### Blocco di testo:
Antisionista è la preferenza per le “ragioni” territoriali arabe contro quelle storicamente incontestabili di Sion e della sua gente capace e laboriosa: l'antisionista non odia l'ebreo come lo odia il fascista, odia Israele e il suo cittadino.
Kissinger è antisionista non antisemita e così Chomsky, Ovadia e tutta la schiera di partigiani dell'Islam che privilegiano e sostengono la pretesa territoriale araba in odio a Israele.
L'antisionismo è diventato la forma più virulenta e attuale del disagio della comunità di Israele nel mondo perchè la menzogna e la mistificazione araba sul conflitto ha finito per guadagnare il sostegno, l'aiuto finanziario e l'appoggio anche militare di un vasto fronte internazionale del consenso affermatosi con la mistificazione di essere popolo oppresso e aspirante alla liberazione, parola magica nell'immaginario collettivo occidentale propenso all’etremismo fine a sé stesso, cioè la fabbrica dei suoi miti.
Così è nato il mito della “liberazione della Palestina” e la superiorità militare israeliana è stata considerata strumento di oppressione e non perfezionamento di una difesa militare eccezionale perchè ha dovuto organizzare il miracolo della propria salvezza contro cinque guerre di aggressione arabe concepite per sterminare gli ebrei, non per regolare dei confini.
Se questa è la situazione, desterà scalpore constatare che l'ordinamento giuridico italiano vieta e sanziona l'antisemitismo, ma non considera nemmeno in senso giuridico l'antisionismo, valutato una scelta politica di sostegno ad uno stato nel conflitto con un altro e, come tale, tutelato come ideologia politica costituente espressione di libertà del pensiero.
La legge n. 62/1953 denominata “legge Scelba” e la legge 205/1993 denominata “legge Mancino” sono due testi normativi fondamentali nella repressione della discriminazione razziale e quindi sanzionatoria dell'antisemitismo, ma la normativa vigente ignora, lascia indenne e assolve la manifestazione di odio contro lo Stato di Israele ed in generale l'ostilità antisionista predicata in coincidenza con la solidarietà alla causa palestinese.
Ne deriva che il complesso normativo sanzionatorio dell'antisemitismo come discriminazione razziale è del tutto inefficace a sanzionare la manifestazione di odio contro Israele e che da questa impunità traggono la loro virulenza le manifestazioni di odio contro la comunità costituitasi Stato politico nazionale: oggetto della sanzione giuridica è l'odio razziale contro gli ebrei, l'odio contro una comunità costituita in Stato.
E' questa la ragione per cui oggi in Italia l'odio razziale è un reato e quello politico è un diritto: dire a una persona “sporco ebreo” è un reato secondo la legge Mancino; esaltare pubblicamente la politica razziale fascista è un reato secondo la legge Scelba e anche secondo la legge Mancino, che opera per la prima volta l'equiparazione giuridica fra razzismo e fascismo.
Denigrare Israele come stato-canaglia oppressore della minoranza palestinese è invece purtroppo un diritto come è un diritto negare la Shoah, perchè la giustizia concreta nei tribunali non equipara la negazione del male alla sua apologia, difettando la regola giuridica per farlo.

### Dati da analizzare:
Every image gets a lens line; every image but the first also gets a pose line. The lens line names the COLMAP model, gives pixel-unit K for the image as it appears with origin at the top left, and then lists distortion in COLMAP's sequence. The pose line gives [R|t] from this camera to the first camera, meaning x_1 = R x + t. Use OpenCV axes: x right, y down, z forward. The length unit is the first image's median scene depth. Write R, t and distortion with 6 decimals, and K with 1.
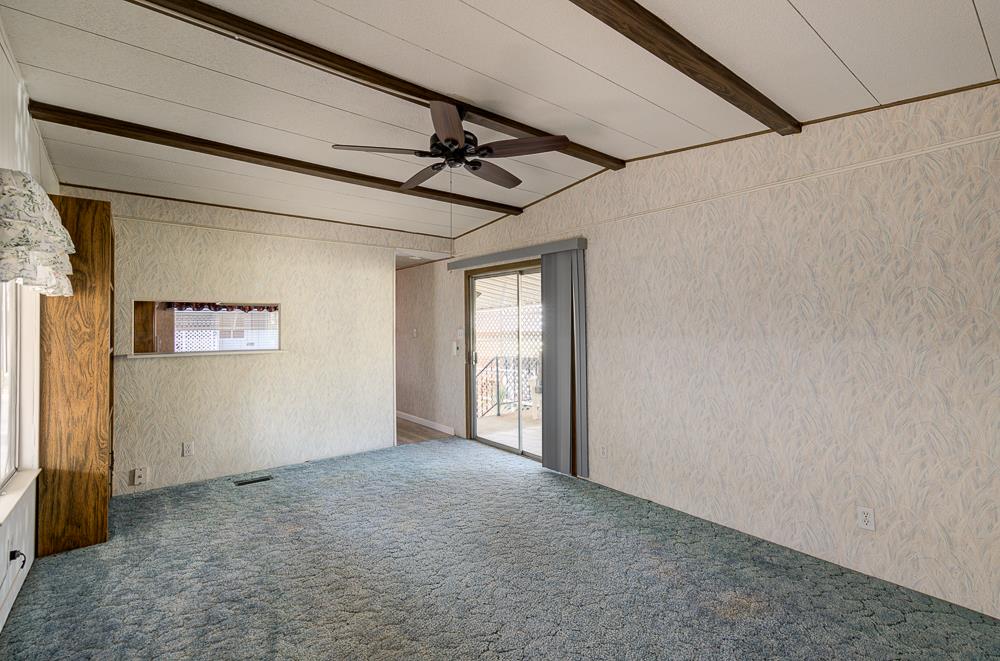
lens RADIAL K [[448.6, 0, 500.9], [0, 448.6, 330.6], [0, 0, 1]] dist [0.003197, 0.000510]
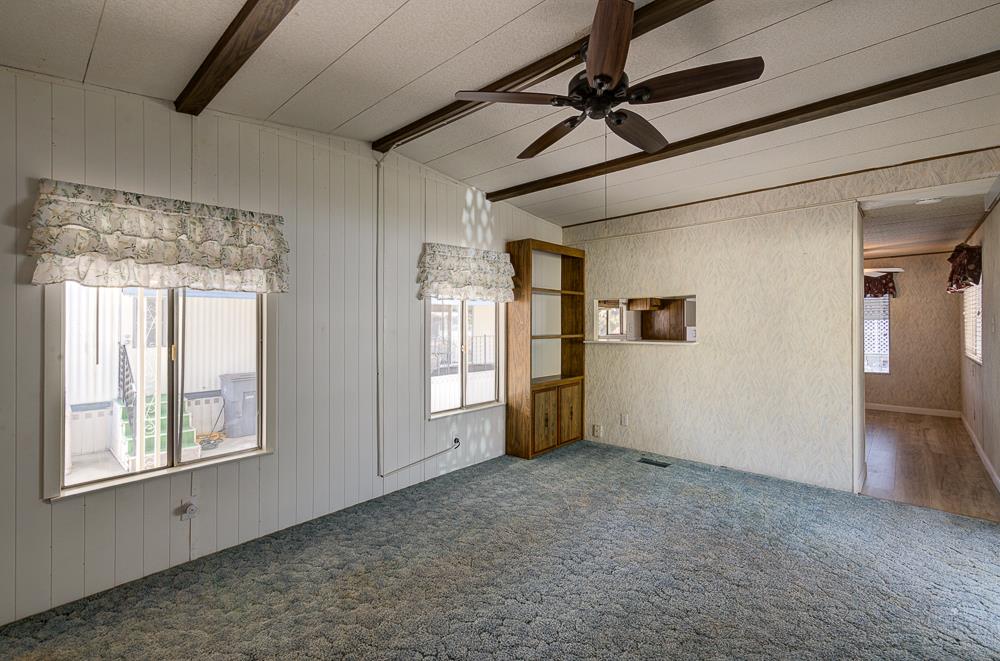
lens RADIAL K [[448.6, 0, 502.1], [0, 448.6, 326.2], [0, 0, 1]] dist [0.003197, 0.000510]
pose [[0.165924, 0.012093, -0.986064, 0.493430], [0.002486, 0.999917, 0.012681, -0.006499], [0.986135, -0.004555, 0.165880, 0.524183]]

--

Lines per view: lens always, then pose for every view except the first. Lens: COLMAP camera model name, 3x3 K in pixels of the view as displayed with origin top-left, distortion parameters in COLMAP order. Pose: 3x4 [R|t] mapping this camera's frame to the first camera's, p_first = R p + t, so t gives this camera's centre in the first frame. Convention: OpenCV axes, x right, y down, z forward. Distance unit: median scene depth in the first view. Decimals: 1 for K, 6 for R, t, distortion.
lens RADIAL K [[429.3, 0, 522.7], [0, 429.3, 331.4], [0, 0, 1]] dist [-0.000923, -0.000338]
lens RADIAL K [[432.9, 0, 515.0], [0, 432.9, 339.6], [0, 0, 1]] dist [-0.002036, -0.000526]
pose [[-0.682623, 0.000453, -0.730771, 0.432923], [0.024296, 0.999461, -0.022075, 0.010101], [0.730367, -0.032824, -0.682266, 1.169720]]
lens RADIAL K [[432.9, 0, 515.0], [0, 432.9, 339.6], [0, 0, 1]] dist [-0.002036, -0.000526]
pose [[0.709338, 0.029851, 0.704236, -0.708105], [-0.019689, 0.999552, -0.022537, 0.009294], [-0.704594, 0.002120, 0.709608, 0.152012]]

### Consegne richieste:
• A. Risponda alle seguenti domande sul testo sull'antisionismo, contrassegnando ciascuna risposta come la domanda corrispondente:
(i) Quale numero porta la legge denominata "legge Mancino"?
(ii) Contro quante guerre di aggressione arabe Israele ha dovuto organizzare la propria salvezza?
(iii) Quale legge opera per la prima volta l'equiparazione giuridica fra razzismo e fascismo?
• B. Modifichi il testo sull'antisionismo da "Ne deriva che" a "razzismo e fascismo.", sostituendo "virulenza" con "forza".
Le voci costituiscono materiale a sé stante, distinto dal testo.

### Risposte per numero:
• A.
(i) 205/1993
(ii) Cinque
(iii) La legge Mancino

• B.
Ne deriva che il complesso normativo sanzionatorio dell'antisemitismo come discriminazione razziale è del tutto inefficace a sanzionare la manifestazione di odio contro Israele e che da questa impunità traggono la loro forza le manifestazioni di odio contro la comunità costituitasi Stato politico nazionale: oggetto della sanzione giuridica è l'odio razziale contro gli ebrei, l'odio contro una comunità costituita in Stato.
E' questa la ragione per cui oggi in Italia l'odio razziale è un reato e quello politico è un diritto: dire a una persona “sporco ebreo” è un reato secondo la legge Mancino; esaltare pubblicamente la politica razziale fascista è un reato secondo la legge Scelba e anche secondo la legge Mancino, che opera per la prima volta l'equiparazione giuridica fra razzismo e fascismo.